CD Recensies

HASSE: ATTILO REGOLO

Hasse: Attilo Regolo. Axel Köhler (ct., Regolo), Markus Schäfer (t., Manlio), Martina Borst (ms., Attila), Sibylla Rubens (s., Publio), Carmen Fuggiss (s., Barce), Michael Volle (b., Licinio), Randall Wong (ct., Amilcare) met de Cappella Sagittariana Dresden o.l.v. Frieder Bernius. Profil Media PH 07035 (3 cd’s, 2u. 43’00”). 1997

 

In deze opera van Hasse uit 1750 op een libretto van Metastasio  uit 1740 wordt de in 250 v.Chr gestorven Romeinse generaal en consul Marcus Atillus Regulus tot leven gewekt. In de Eerste Punische oorlog versloeg hij Carthago, maar werd later als Carthagaanse gevangene onder de hoede van de Carthagaanse ambassadeur Amilcare naar Rome gebracht voor vredesonderhandelingen. Hij pleitte om daar niet op in te gaan en werd teruggebracht naar Cartgo waar men hem volgend de legende opsloot in een aan de binnenkant van spijkers voorziene ton om hem daarin vervolgens van een berg te laten rollen.

De dramatis personae zijn Regolo, voormalig Romeins gezant in Carthago, nu gevangene, Manlio, Romeinse consul, Attlia, de dochter van Regolo, Publio Romeonse questor,, zoon van Regolo, verliefd op Barce, Barce zelf, voorname Carthagaanse, nu slavin van Regolo, Lucinio Romeinse volkstribuun en tot slot Amilcare, Carthagaanse ambassadeur, verloofde van Barce.

De handeling concentreert zich op pogingen om Regolo van mening te laten veranderen.
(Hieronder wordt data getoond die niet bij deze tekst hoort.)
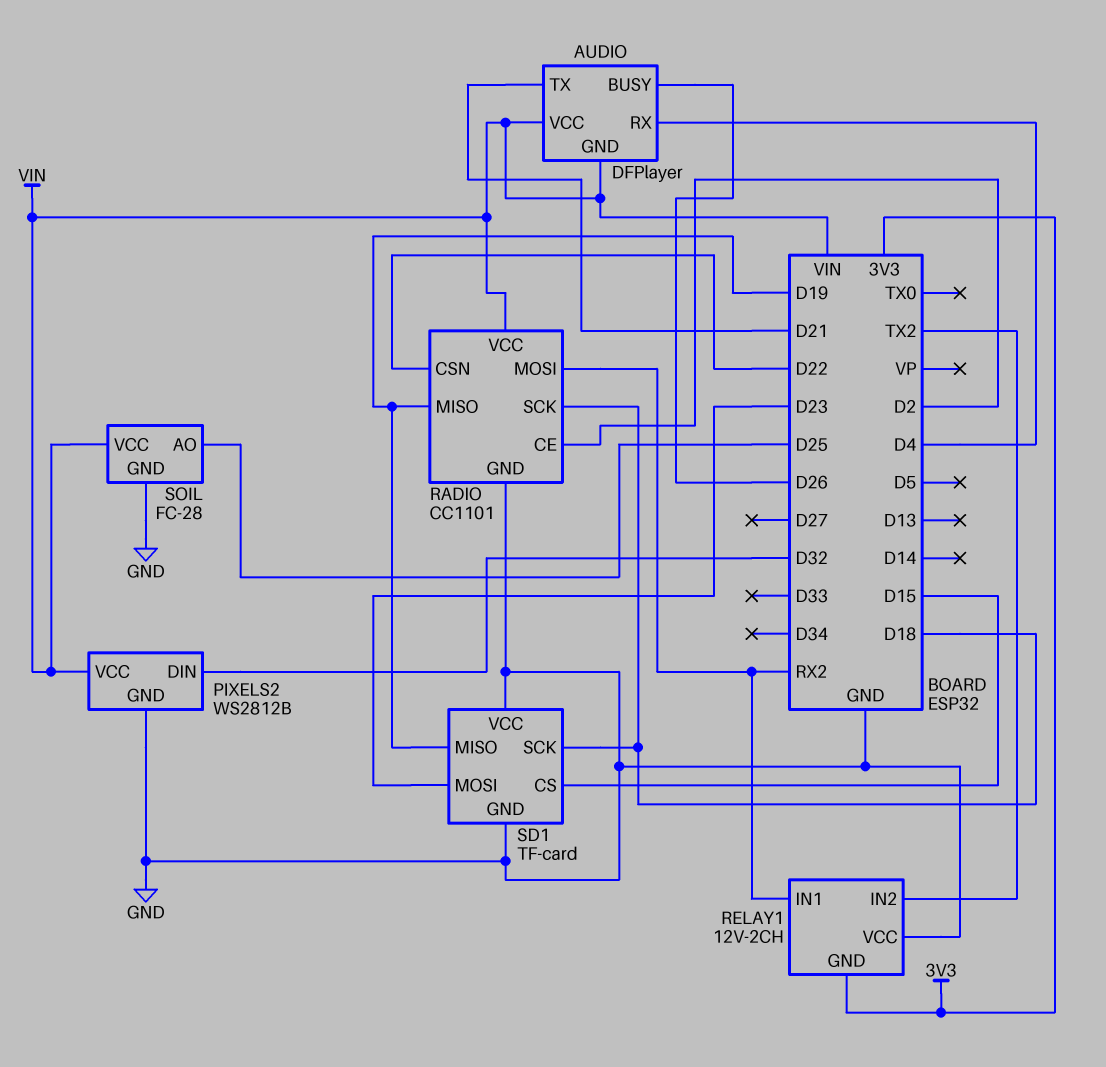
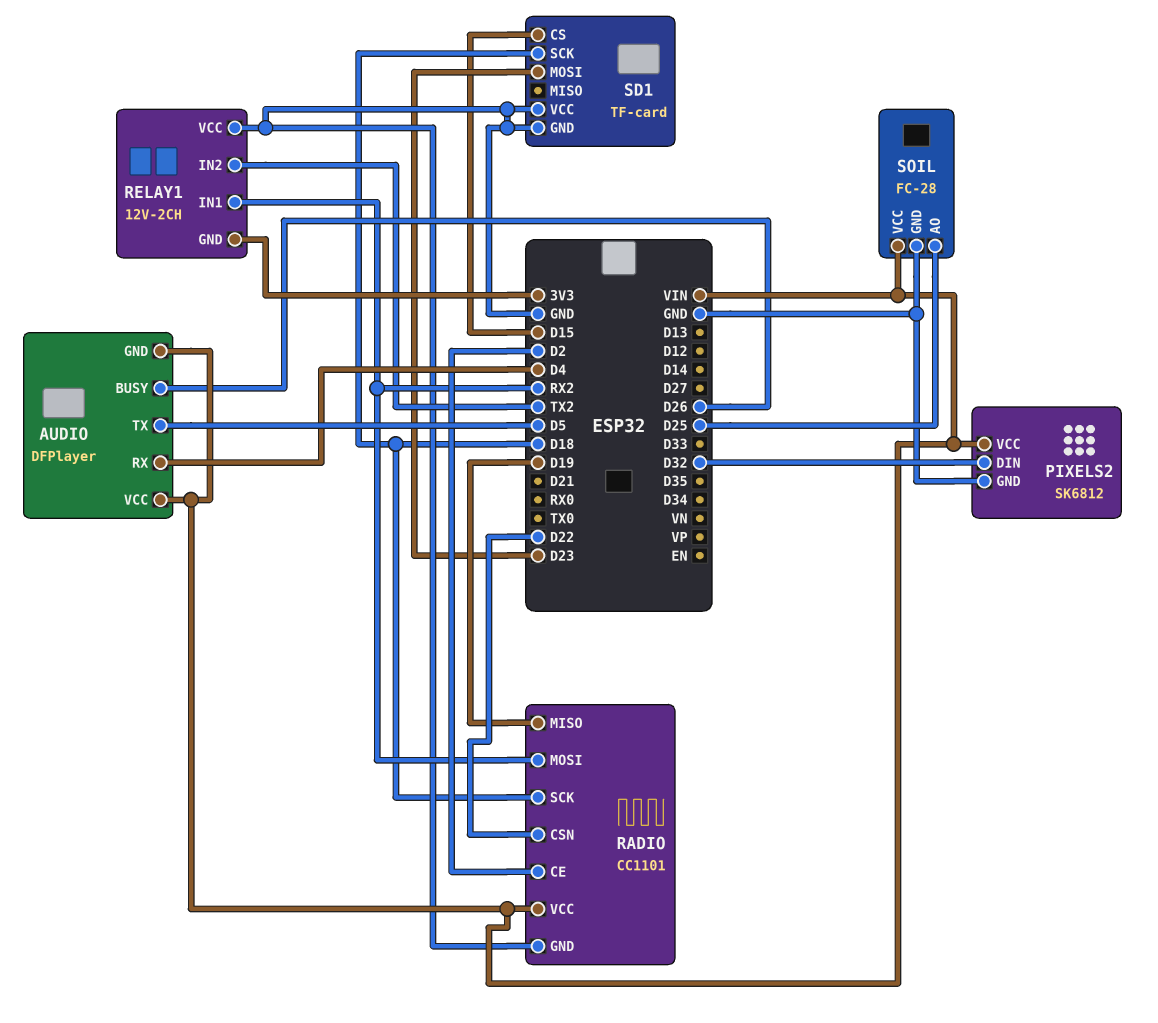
AUDIO pin TX: D21 -> D5
PIXELS2: WS2812B -> SK6812
SD1 pin MISO: D19 -> none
En natuurlijk is veel liefde in het spel Attilia is verliefd op Licinio, Amilcare en Publio zijn op Barce verliefd wat zich merkwaardig genoeg niet uit in duetten. Er zijn trouwens helemaal geen duetten en ensembles in deze opera, die het afgezien van het slotkoor geheel moet hebben van recitatieven en aria’s.

Ondanks de vaak dramatische situaties klinken die aria’s meestal nogal vrolijk. De orkestbegeleiding is aan de krappe kant gehouden met strijkers, fluiten, hobo’s en hoorns.

De al in 1997 gemaakte opname is van een concertante uitvoering in de Dresdense opera. Daarin zijn coupures aangebracht en in vocaal opzicht valt de uitkomst niet mee. Eigenlijk komen alleen de voortreffelijke Carmen Fuggiss als Barce en de heel goede Martina Borst als Attilia een stuk boven de middelmaat uit. Gelukkig zorgt Frieder Bernius voor een pittige, levendige begeleiding.

 

Het is nuttig dat we nu naar dit werk kunnen luisteren, ook al klinkt het niet optimaal. Een betere opname is niet zo gauw te verwachten.